### PASSAGE TO READ
►

Saudi Arabia, with its GCC neighbors, is pushing economic diversification with some success. Arab News reports on a study showing that the GCC is increasing intra-GCC trade and, by building new rail networks, port facilities, and airport infrastructure, are aligned to see the diversification grow.
Although Saudi Arabia is the Middle East’s largest goods exporter, accounting for a third of total goods exported in 2013, only 5.3 percent of these were destined for other nations within the region, according to a new report by ICAEW.
According to Economic Insight: Middle East Q3, 2014, the GCC nations are leading the region’s current rail and aviation investment boom as they race to encourage more cross-border trade and address increasing congestion issues in the face of rampant population growth and rapidly-developing tourism markets.
Saudi Arabia is leading the charge with investment plans worth $45 billion in a bid to boost freight and passenger capacity, followed by Qatar and the UAE with investment plans worth $37 billion and $22 billion respectively.
The planned GCC Railway, a 2,177 km project, which will link the networks of the six GCC countries, represents the most ambitious aspect of the region’s railway infrastructure plans. With the Middle East set to become one of the world’s most important aviation centers, expansion of airports in all the major GCC cities has also become a priority.
Along with diversification of the national economy, economic conditions for individual Saudis also seem set to improve. Arab News reports:
Nitiqat is the most recent iteration of “Saudization,” the effort to convert jobs held by expat workers into jobs held by Saudis. The programs has seen considerable succes, Nathan Field writes for the Saudi-US Trade Group. Structural reforms in employment have taken place — though other changes are still necessary. Employers are now facing real consequences when they try to skirt employment law; salaries have risen; companies whose existence depended on hiring low-wage, low-skill expats have been shuttered.
Over the past three years, the number of Saudis employed in the private sector has doubled; the number of women working has increased by a multiple of seven. Attitudes about manual labor seem to be changing as well. Saudis are beginning to accept jobs that were once — with no factual reason — deemed to be beneath them. This is helped by increases in salaries paid to those doing those jobs.
The factors that have led to the problems of employment developed over decades. Their solutions will, hopefully, not take as long. Those problems absolutely need to be solve, though, so what improvements have happened should be embraced.
Nitaqat Three Years On: A Summer 2014 Report Card
Four years into the Arab Spring, Saudi Arabia has been an oasis of relative calm and stability in an otherwise tumultuous Middle East region. This is partially because the perceived social, economic and political dysfunction resulting from Arab Spring reform movements has had a sobering effect on Saudi perceptions. In fact, many Saudis consider the chief consequence of the Arab Spring to be unprecedented “Fowda” (chaos). As a result, the government’s Edmund Burkian message that sudden, radical reform leads to traumatizing political and economic instability is widely accepted.
However, the sobering reality of regional instability has not been the only brake on pressure for political reform in Saudi Arabia. Meaningful domestic reform undertaken by the government since 2011 has also had an effect.

◄

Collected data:
►

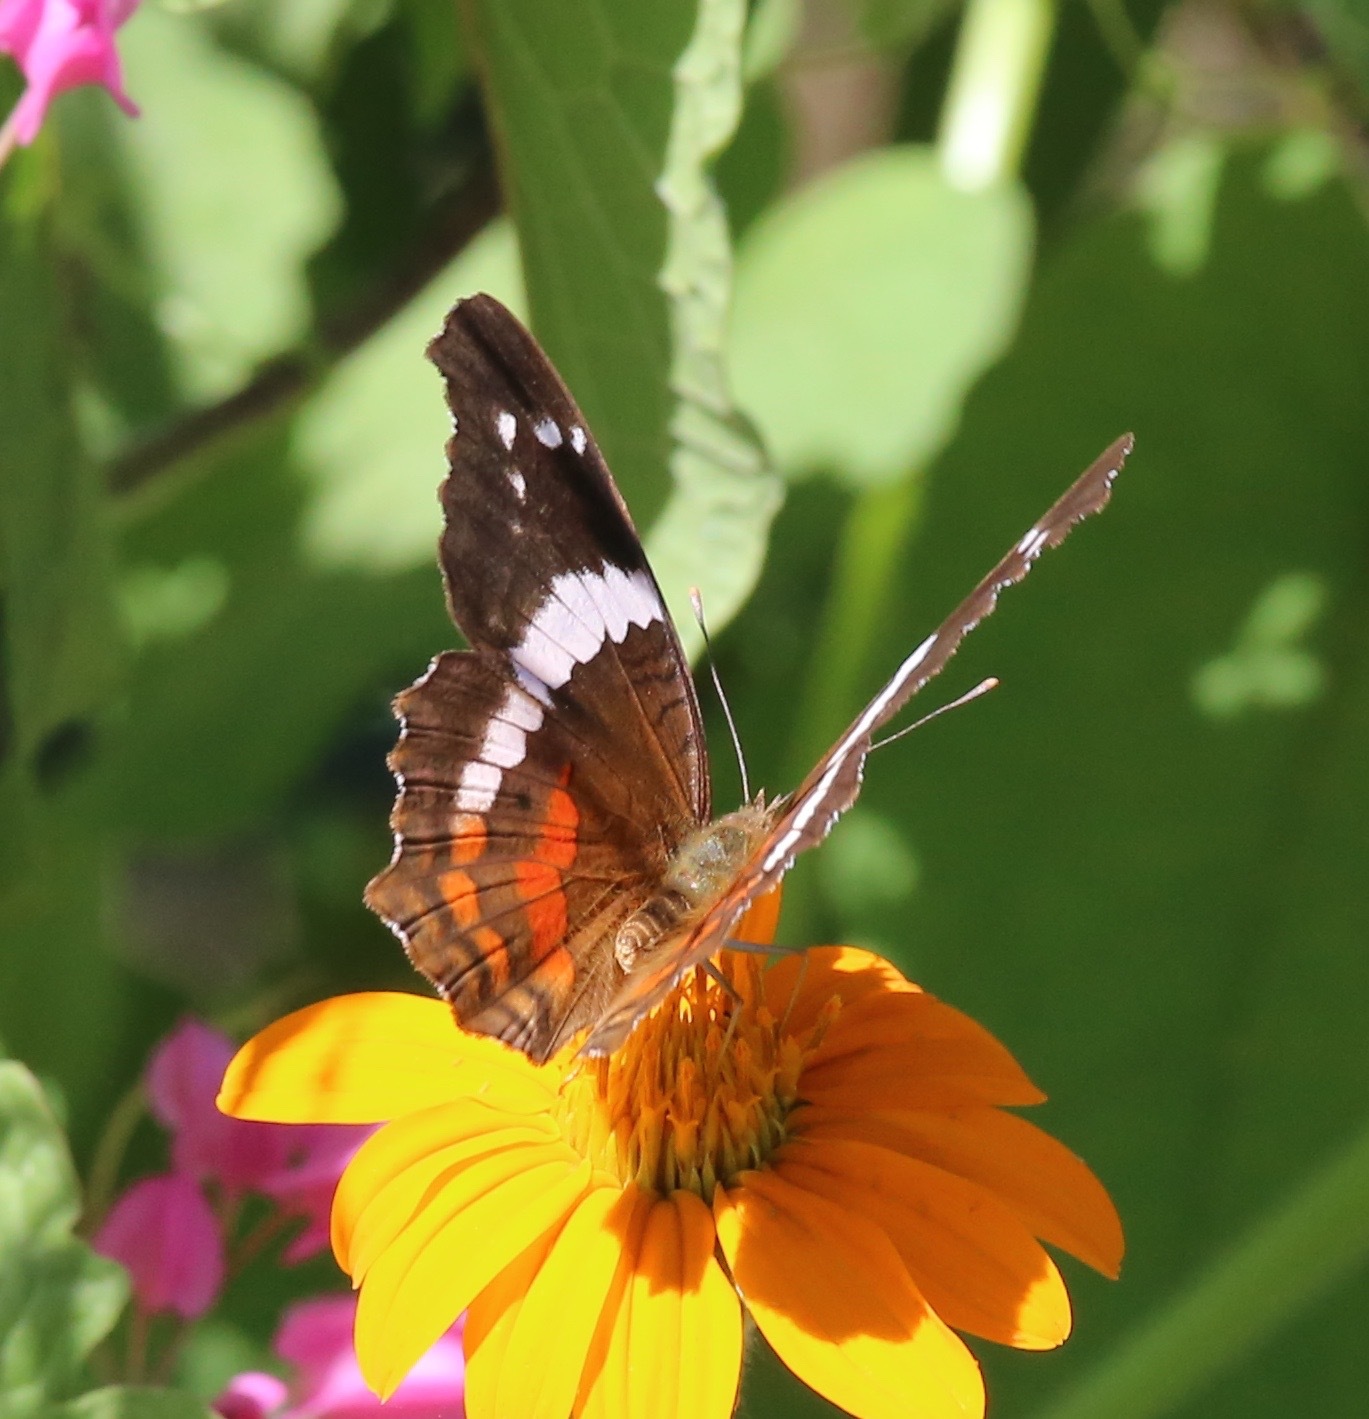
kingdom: Animalia
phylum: Arthropoda
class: Insecta
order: Lepidoptera
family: Nymphalidae
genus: Anartia
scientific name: Anartia fatima
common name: Banded peacock
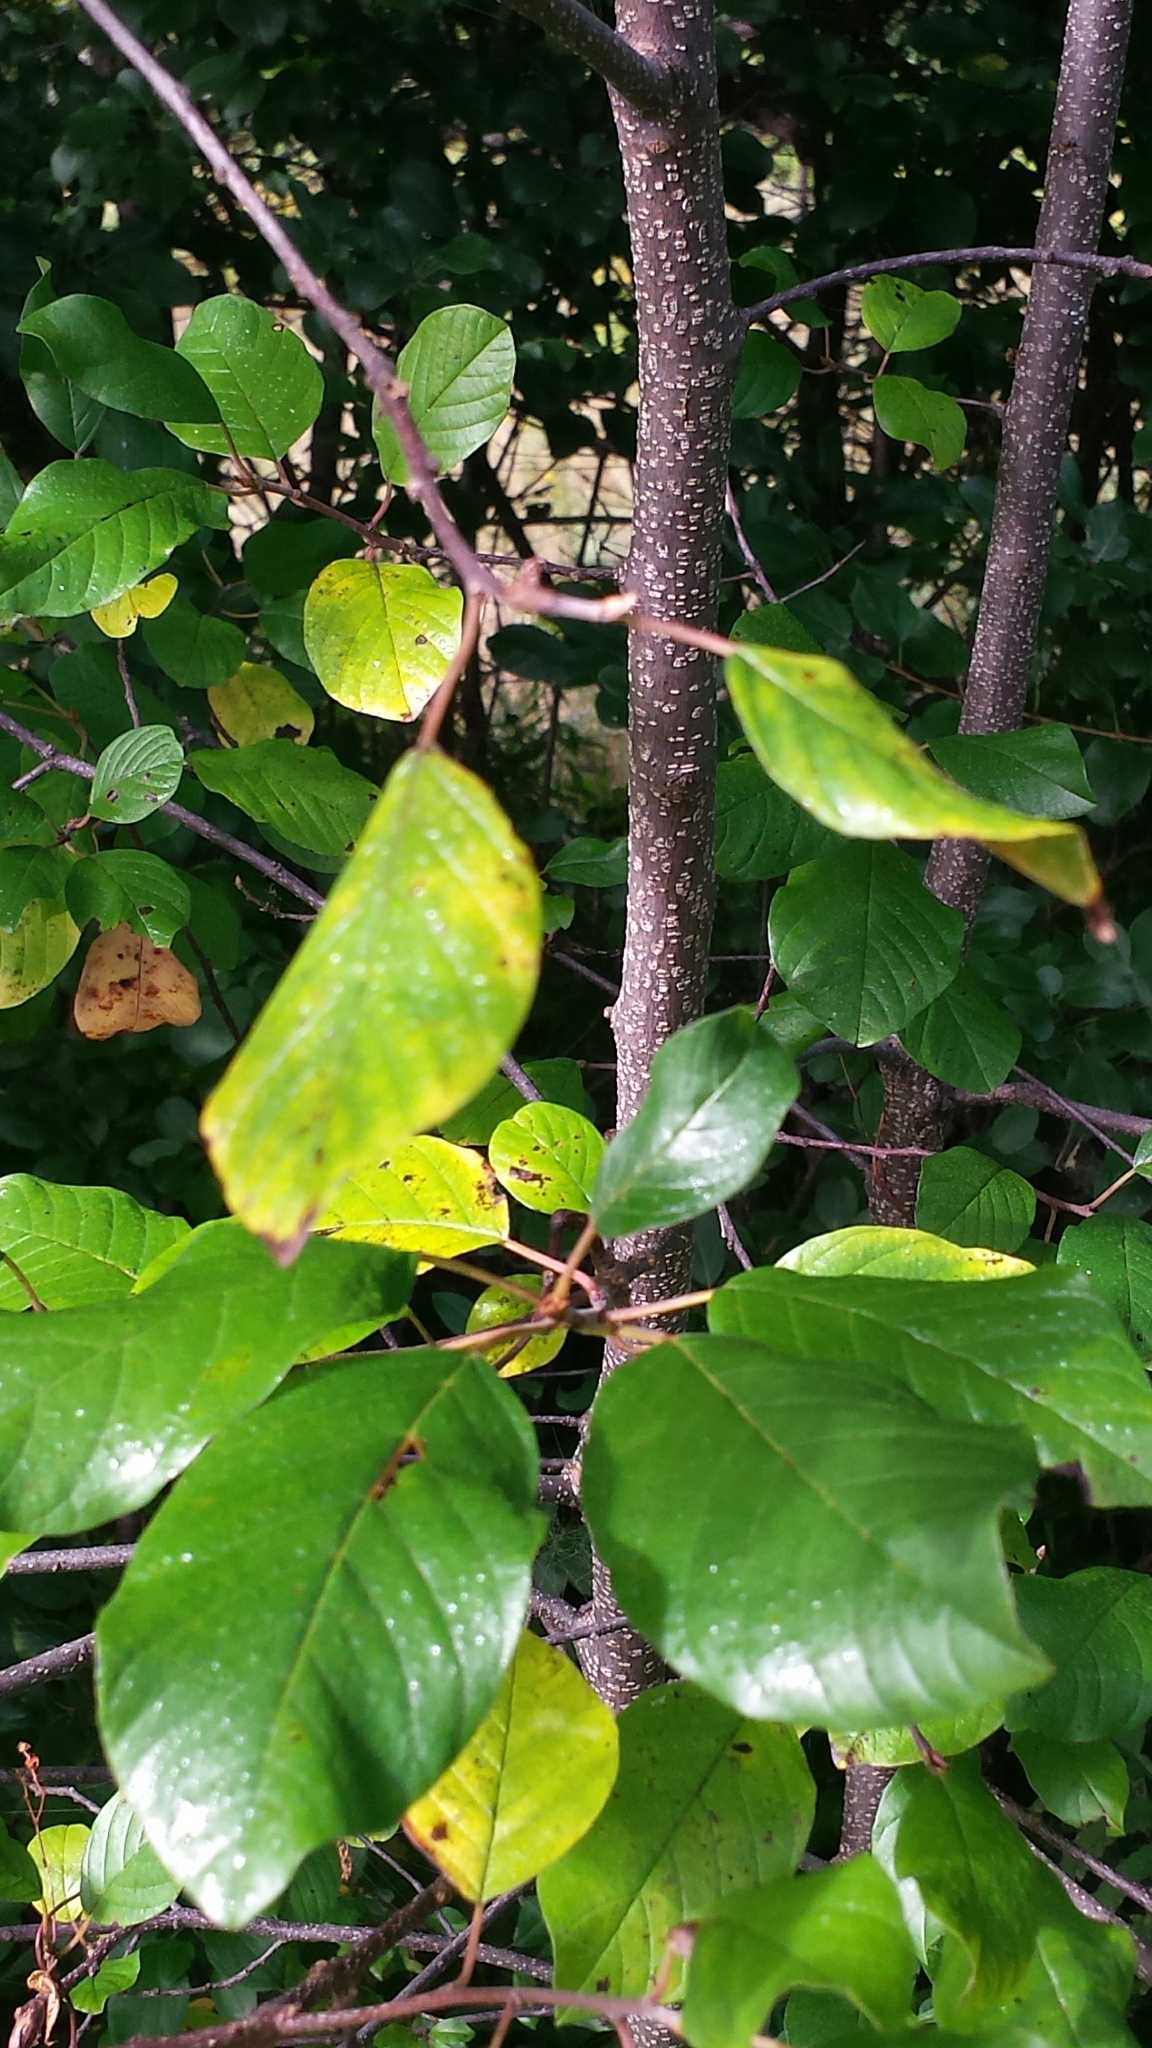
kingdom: Plantae
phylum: Tracheophyta
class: Magnoliopsida
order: Rosales
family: Rhamnaceae
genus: Frangula
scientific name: Frangula alnus
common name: Alder buckthorn
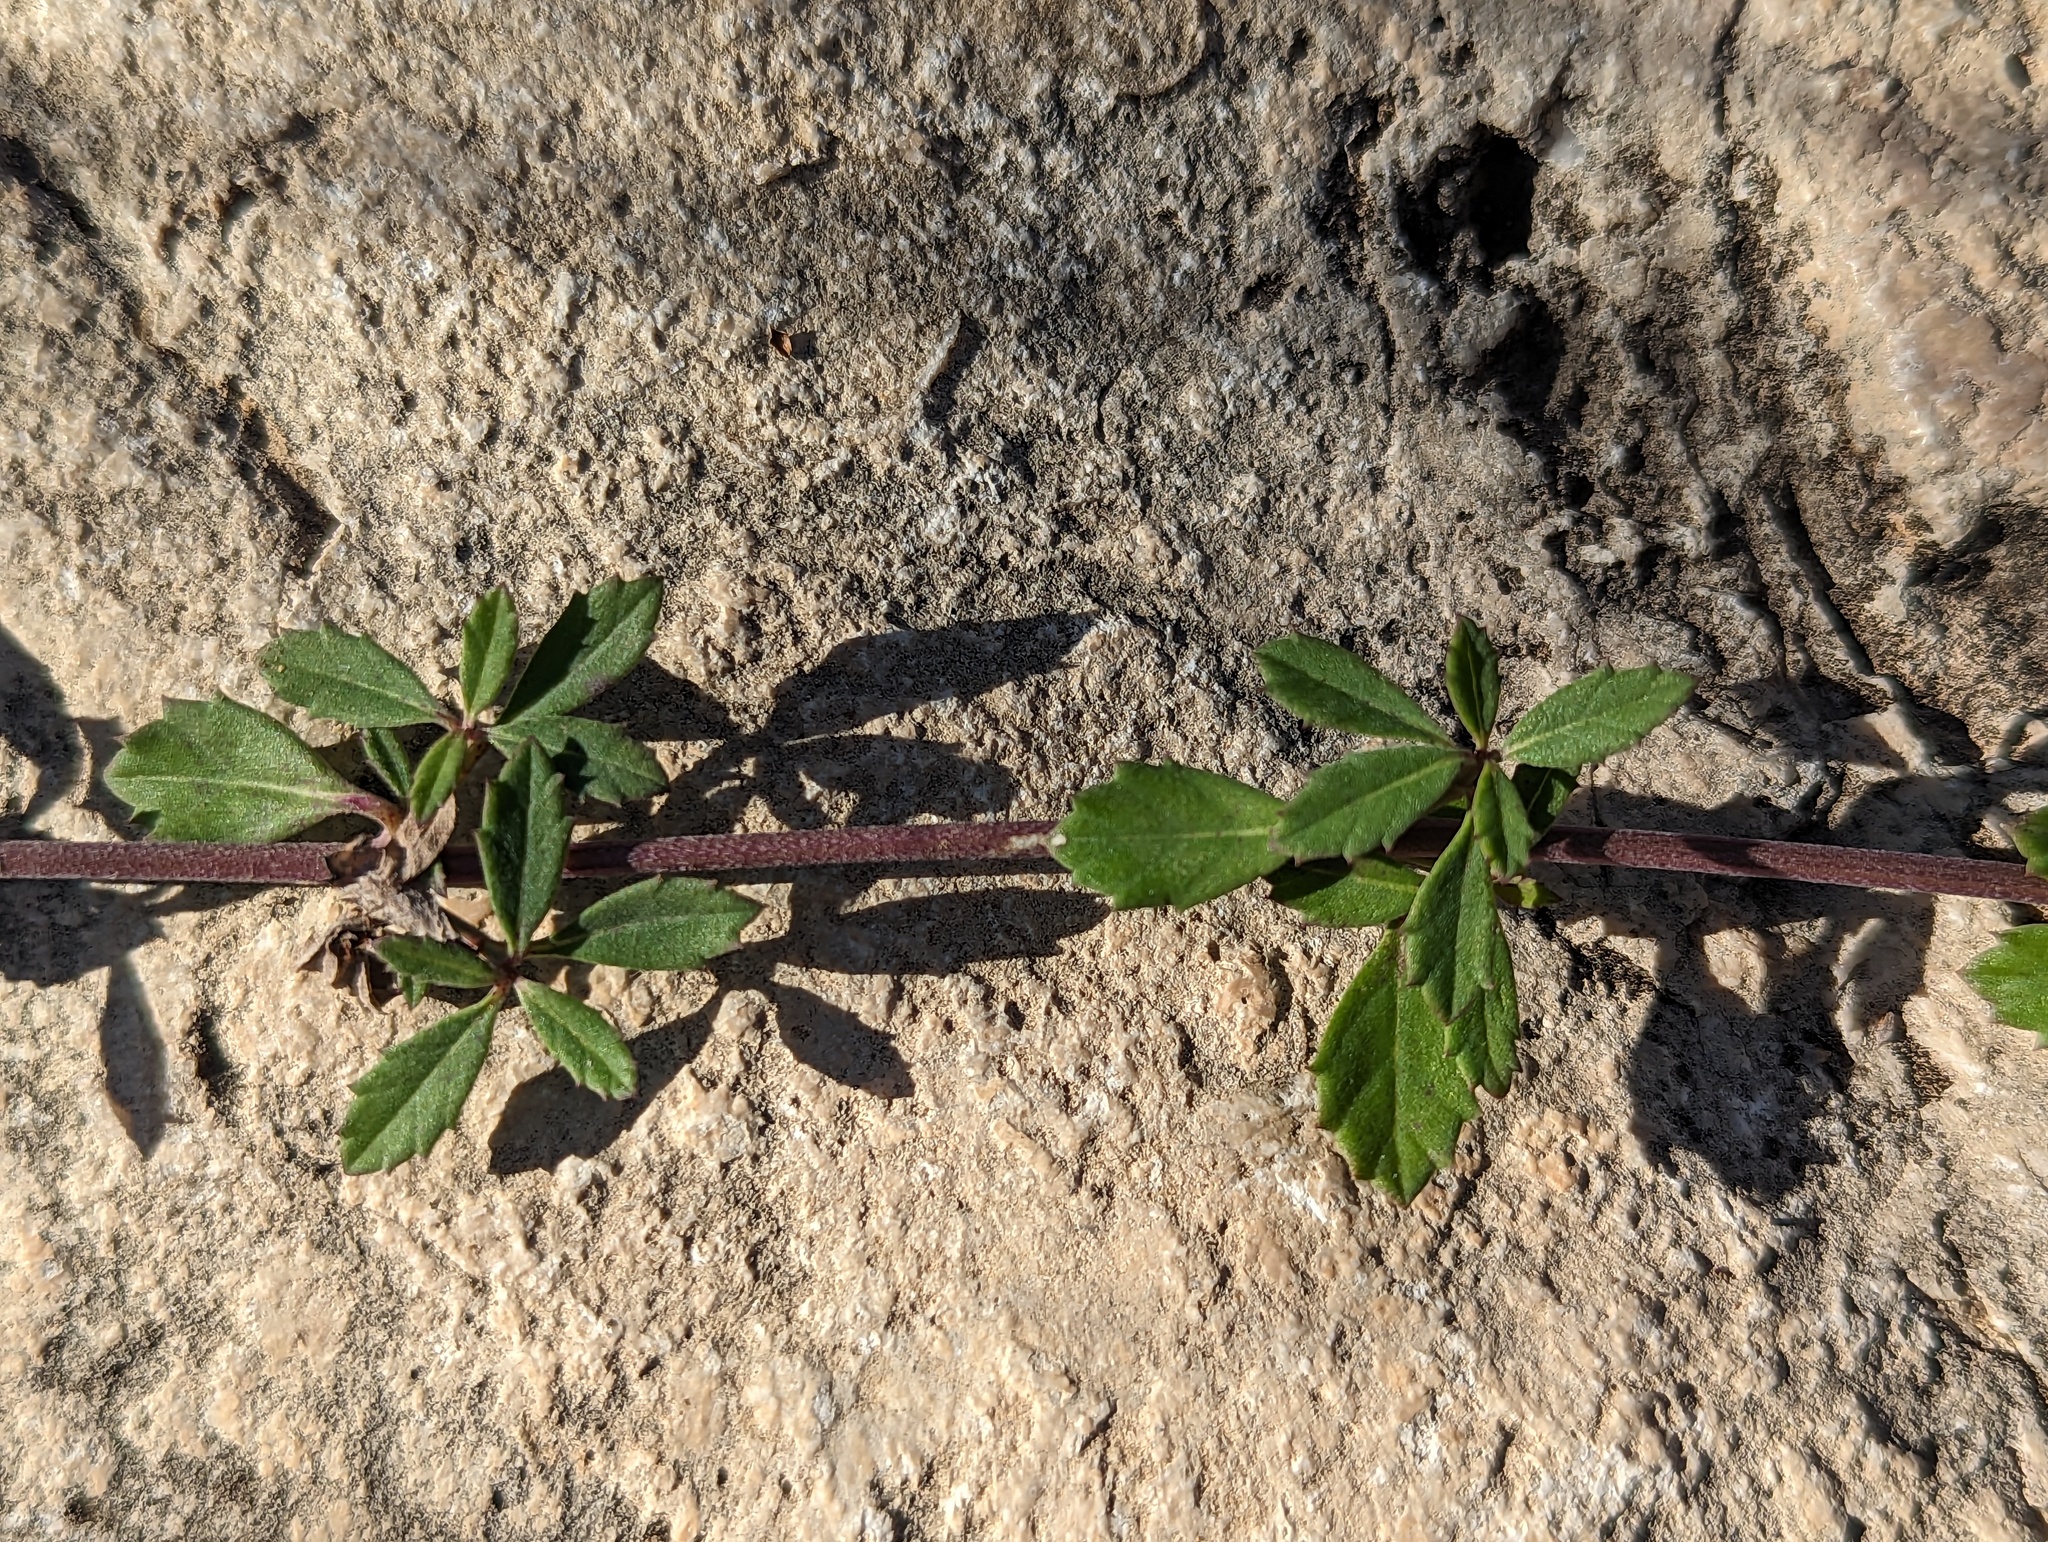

◄

### REQUIREMENTS
Update the Saudi reform text starting at "Nitaqat Three Years" and ending at "had an effect.", replacing "Arab Spring" with "Arab uprisings".

### RESPONSE
Nitaqat Three Years On: A Summer 2014 Report Card
Four years into the Arab uprisings, Saudi Arabia has been an oasis of relative calm and stability in an otherwise tumultuous Middle East region. This is partially because the perceived social, economic and political dysfunction resulting from Arab uprisings reform movements has had a sobering effect on Saudi perceptions. In fact, many Saudis consider the chief consequence of the Arab uprisings to be unprecedented “Fowda” (chaos). As a result, the government’s Edmund Burkian message that sudden, radical reform leads to traumatizing political and economic instability is widely accepted.
However, the sobering reality of regional instability has not been the only brake on pressure for political reform in Saudi Arabia. Meaningful domestic reform undertaken by the government since 2011 has also had an effect.